I've never been huge on zucchini, because the way most people cook it is kinda of blah. People throw it on the barbecue or stick it in the oven and half the time it winds up mushy, watery and limp. Zucchini salad, on the other hand, I can totally get on board with.
Fresh shredded zucchini comes together with crisp red onion, tangy dressing and crunchy shelled pumpkin seeds in this simple zucchini salad. It's like a grown-up cole slaw, and it's a way more impressive item to bring along to a potluck.
A lot of people use zucchini salad with long, thin strands as a sort of replacement for pasta. Some even heat it and serve it like spaghetti. I wouldn't say it quite replaces those starchy carbs, but I haven't had spaghetti in almost two years so it definitely does the trick when I'm looking for a noodley consistency. I did replace my lasagna noodles with eggplant, so maybe the vegetable-turned-pasta purveyors are onto something.
Veggetti sent over their spiral vegetable cutter that slices vegetables like zucchini, carrots and potatoes into thick or thin strands with a few twists. It made this dish a cinch to make.
Five Minute Zucchini Salad
The combination of ingredients in this dish offers a little something for everyone. Slightly sweet and tangy with a deep-hued, almost woody flavor thanks to the olive oil and pepitas. This is the recipe that finally, finally got my husband to come around to zucchini salad.
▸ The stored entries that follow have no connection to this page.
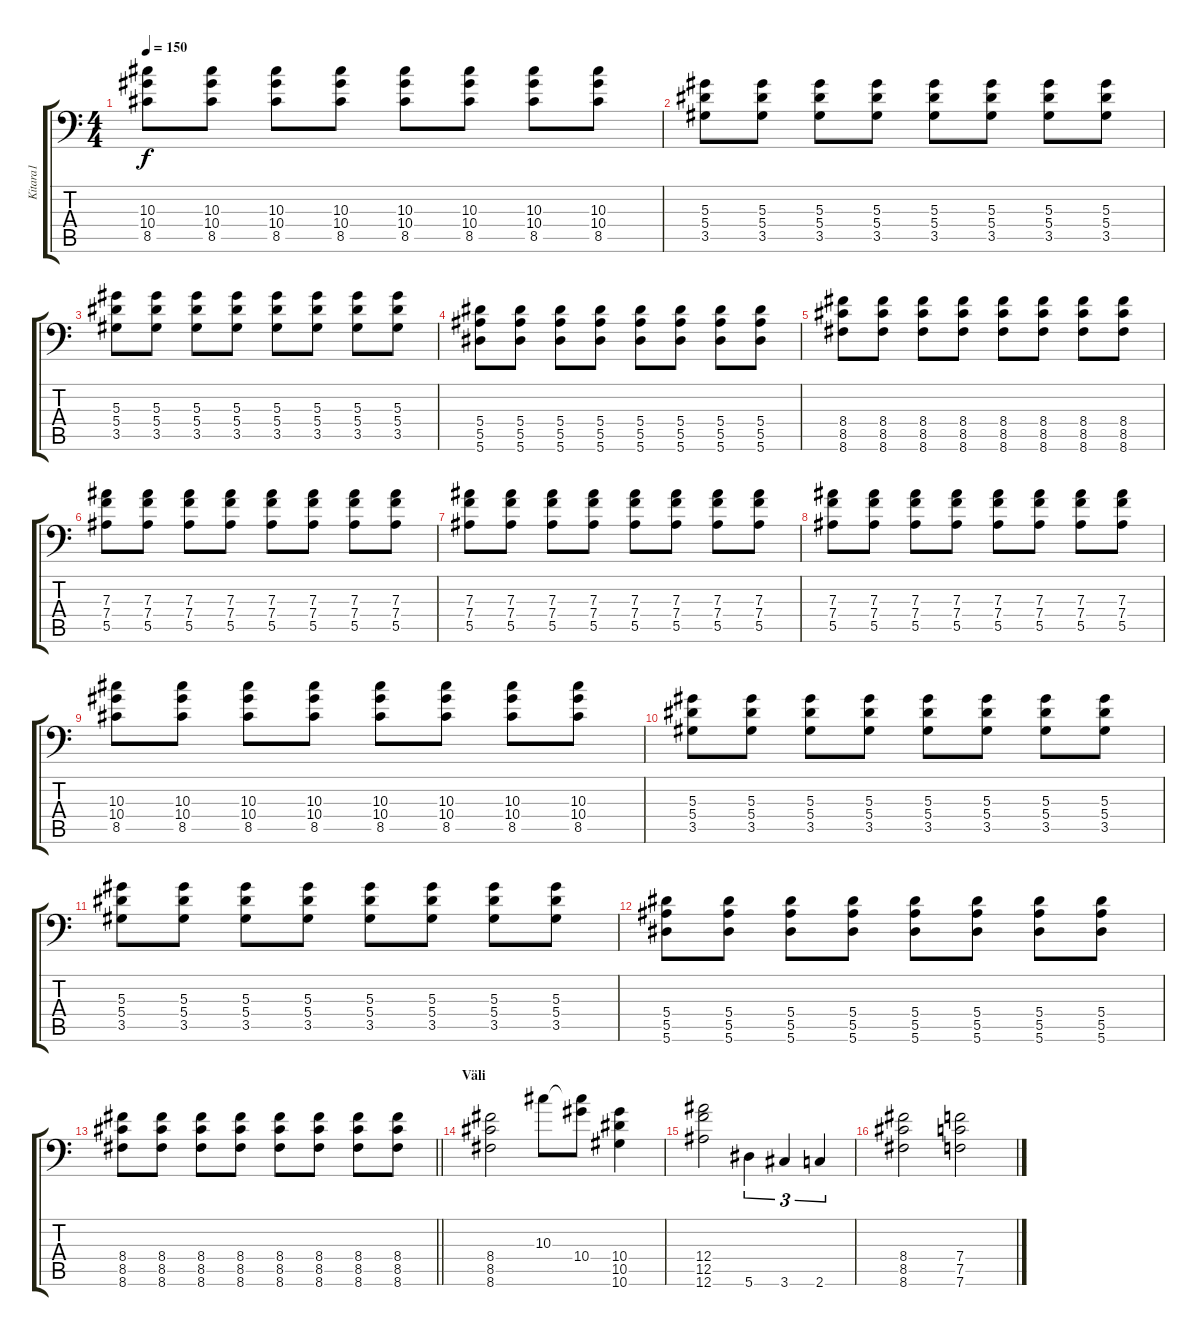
\track ("Kitara1" "Kitara1") {instrument distortionguitar}
\staff {score tabs}
\tuning (C4 G3 Eb3 Bb2 F2 Bb1) {hide}
\ts (4 4)
\tempo 150
\clef f4
\ks c
(10.3 10.4 8.5).8{dy f} (10.3 10.4 8.5).8 (10.3 10.4 8.5).8 (10.3 10.4 8.5).8 (10.3 10.4 8.5).8 (10.3 10.4 8.5).8 (10.3 10.4 8.5).8 (10.3 10.4 8.5).8 |
(5.3 5.4 3.5).8 (5.3 5.4 3.5).8 (5.3 5.4 3.5).8 (5.3 5.4 3.5).8 (5.3 5.4 3.5).8 (5.3 5.4 3.5).8 (5.3 5.4 3.5).8 (5.3 5.4 3.5).8 |
(5.3 5.4 3.5).8 (5.3 5.4 3.5).8 (5.3 5.4 3.5).8 (5.3 5.4 3.5).8 (5.3 5.4 3.5).8 (5.3 5.4 3.5).8 (5.3 5.4 3.5).8 (5.3 5.4 3.5).8 |
(5.4 5.5 5.6).8 (5.4 5.5 5.6).8 (5.4 5.5 5.6).8 (5.4 5.5 5.6).8 (5.4 5.5 5.6).8 (5.4 5.5 5.6).8 (5.4 5.5 5.6).8 (5.4 5.5 5.6).8 |
(8.4 8.5 8.6).8 (8.4 8.5 8.6).8 (8.4 8.5 8.6).8 (8.4 8.5 8.6).8 (8.4 8.5 8.6).8 (8.4 8.5 8.6).8 (8.4 8.5 8.6).8 (8.4 8.5 8.6).8 |
(7.3 7.4 5.5).8 (7.3 7.4 5.5).8 (7.3 7.4 5.5).8 (7.3 7.4 5.5).8 (7.3 7.4 5.5).8 (7.3 7.4 5.5).8 (7.3 7.4 5.5).8 (7.3 7.4 5.5).8 |
(7.3 7.4 5.5).8 (7.3 7.4 5.5).8 (7.3 7.4 5.5).8 (7.3 7.4 5.5).8 (7.3 7.4 5.5).8 (7.3 7.4 5.5).8 (7.3 7.4 5.5).8 (7.3 7.4 5.5).8 |
(7.3 7.4 5.5).8 (7.3 7.4 5.5).8 (7.3 7.4 5.5).8 (7.3 7.4 5.5).8 (7.3 7.4 5.5).8 (7.3 7.4 5.5).8 (7.3 7.4 5.5).8 (7.3 7.4 5.5).8 |
(10.3 10.4 8.5).8 (10.3 10.4 8.5).8 (10.3 10.4 8.5).8 (10.3 10.4 8.5).8 (10.3 10.4 8.5).8 (10.3 10.4 8.5).8 (10.3 10.4 8.5).8 (10.3 10.4 8.5).8 |
(5.3 5.4 3.5).8 (5.3 5.4 3.5).8 (5.3 5.4 3.5).8 (5.3 5.4 3.5).8 (5.3 5.4 3.5).8 (5.3 5.4 3.5).8 (5.3 5.4 3.5).8 (5.3 5.4 3.5).8 |
(5.3 5.4 3.5).8 (5.3 5.4 3.5).8 (5.3 5.4 3.5).8 (5.3 5.4 3.5).8 (5.3 5.4 3.5).8 (5.3 5.4 3.5).8 (5.3 5.4 3.5).8 (5.3 5.4 3.5).8 |
(5.4 5.5 5.6).8 (5.4 5.5 5.6).8 (5.4 5.5 5.6).8 (5.4 5.5 5.6).8 (5.4 5.5 5.6).8 (5.4 5.5 5.6).8 (5.4 5.5 5.6).8 (5.4 5.5 5.6).8 |
\barLineRight lightlight
(8.4 8.5 8.6).8 (8.4 8.5 8.6).8 (8.4 8.5 8.6).8 (8.4 8.5 8.6).8 (8.4 8.5 8.6).8 (8.4 8.5 8.6).8 (8.4 8.5 8.6).8 (8.4 8.5 8.6).8 |
\section ("" "Väli")
(8.4 8.5 8.6).2 10.3.8 (10.3{t} 10.4).8 (10.4 10.5 10.6).4 |
(12.4 12.5 12.6).2 5.6.4{tu (3 2)} 3.6.4{tu (3 2)} 2.6.4{tu (3 2)} |
(8.4 8.5 8.6).2 (7.4 7.5 7.6).2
Using the Veggetti to do my shredding and a dressing cup to shake my drizzle ingredients together, I can whip this side dish up in five minutes flat.
Parmesan Mustard Zucchini Salad
Fresh shredded zucchini comes together with crisp red onion, tangy dressing and crunchy shelled pumpkin seeds in this simple zucchini salad.
- 1/3 cup olive oil
- 2 Tbsp yellow mustard
- 1 tsp kosher salt
- 1/2 teaspoon pepper
- 1 medium zucchini
- 1/2 large red onion
- 2 Tbsp dried basil
- 1/4 cup toasted pepitas
- 1/4 cup shaved Parmesan cheese
- Shred zucchini into thin strands.
- Dice red onion.
- Mix together oil, mustard, salt, pepper and basil.
- Drizzle zucchini with dressing and toss with pepitas, red onion and Parmesan cheese.
Serving Size:1 serving
Amount Per Serving: Calories: 250Total Fat: 24gSaturated Fat: 4gTrans Fat: 0gUnsaturated Fat: 18gCholesterol: 5mgSodium: 784mgCarbohydrates: 6gFiber: 2gSugar: 2gProtein: 6g
Lest anyone think I'm going too frou frou with my shaved veggies and mustard glaze, I usually pair this zucchini salad with a good old-fashioned steak.